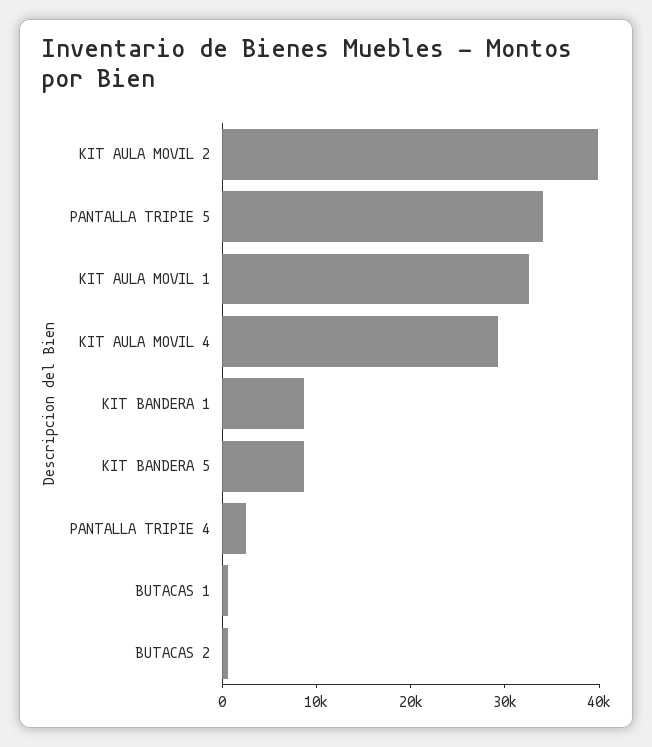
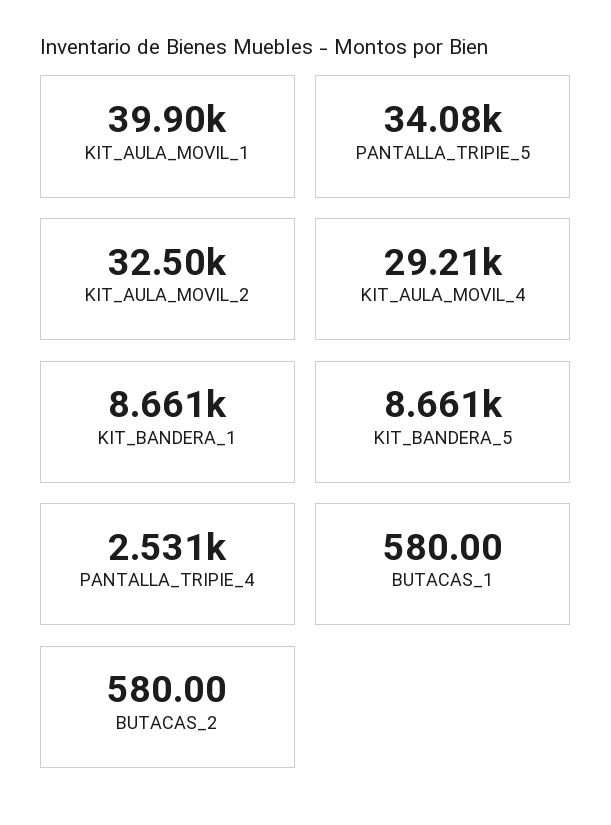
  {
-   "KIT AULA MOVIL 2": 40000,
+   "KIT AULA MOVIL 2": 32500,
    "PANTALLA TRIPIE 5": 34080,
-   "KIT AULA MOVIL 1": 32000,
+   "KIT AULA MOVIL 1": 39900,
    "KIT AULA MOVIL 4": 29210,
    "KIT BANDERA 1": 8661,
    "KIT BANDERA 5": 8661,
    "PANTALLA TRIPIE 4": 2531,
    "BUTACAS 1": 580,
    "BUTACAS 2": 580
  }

┄┄┄┄┄┄

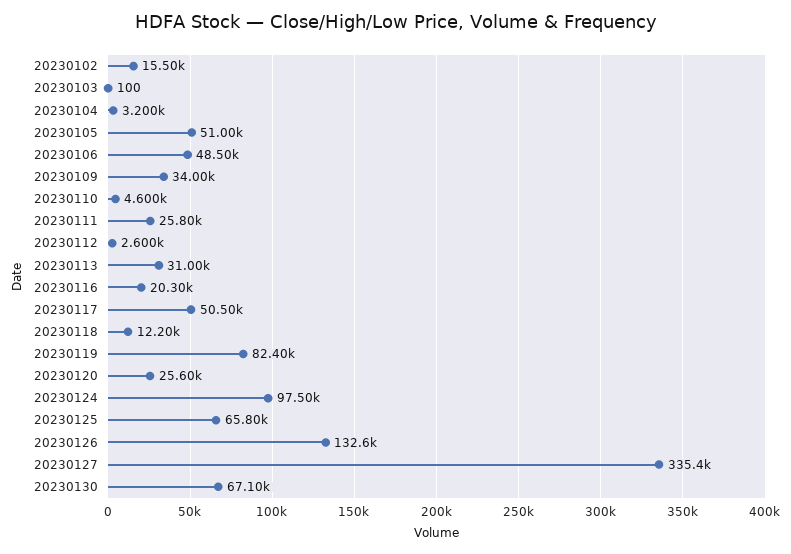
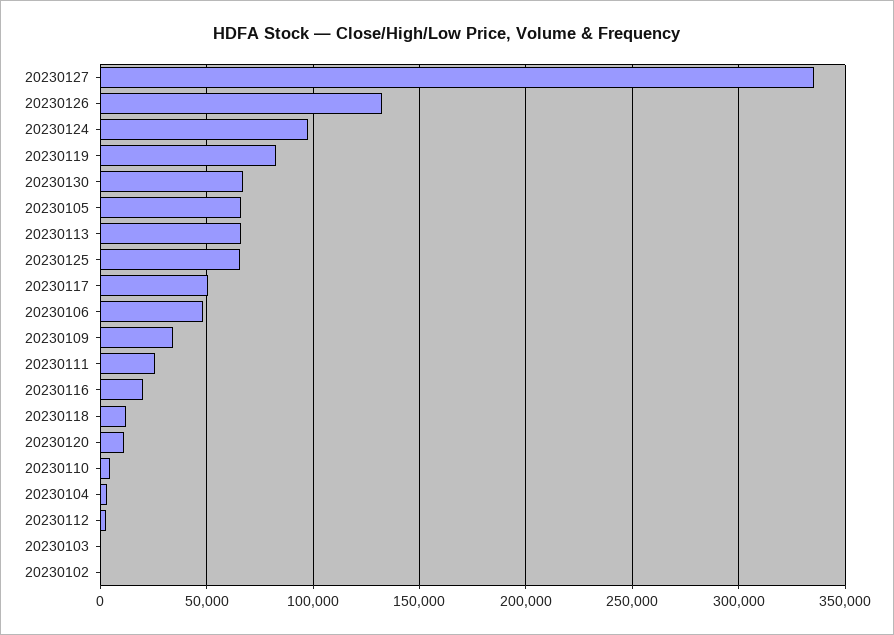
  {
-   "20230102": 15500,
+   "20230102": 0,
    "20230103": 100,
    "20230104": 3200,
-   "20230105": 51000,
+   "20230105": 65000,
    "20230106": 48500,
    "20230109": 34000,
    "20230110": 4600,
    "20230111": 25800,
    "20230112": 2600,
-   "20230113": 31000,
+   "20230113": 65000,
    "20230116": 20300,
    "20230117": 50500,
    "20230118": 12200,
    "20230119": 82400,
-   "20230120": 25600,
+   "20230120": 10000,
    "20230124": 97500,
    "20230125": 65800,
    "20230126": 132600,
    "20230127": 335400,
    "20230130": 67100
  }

┄┄┄┄┄┄

Job: From the records above, pick out and copy each line holding the word "BANDERA".

Written solution:
    "KIT BANDERA 1": 8661,
    "KIT BANDERA 5": 8661,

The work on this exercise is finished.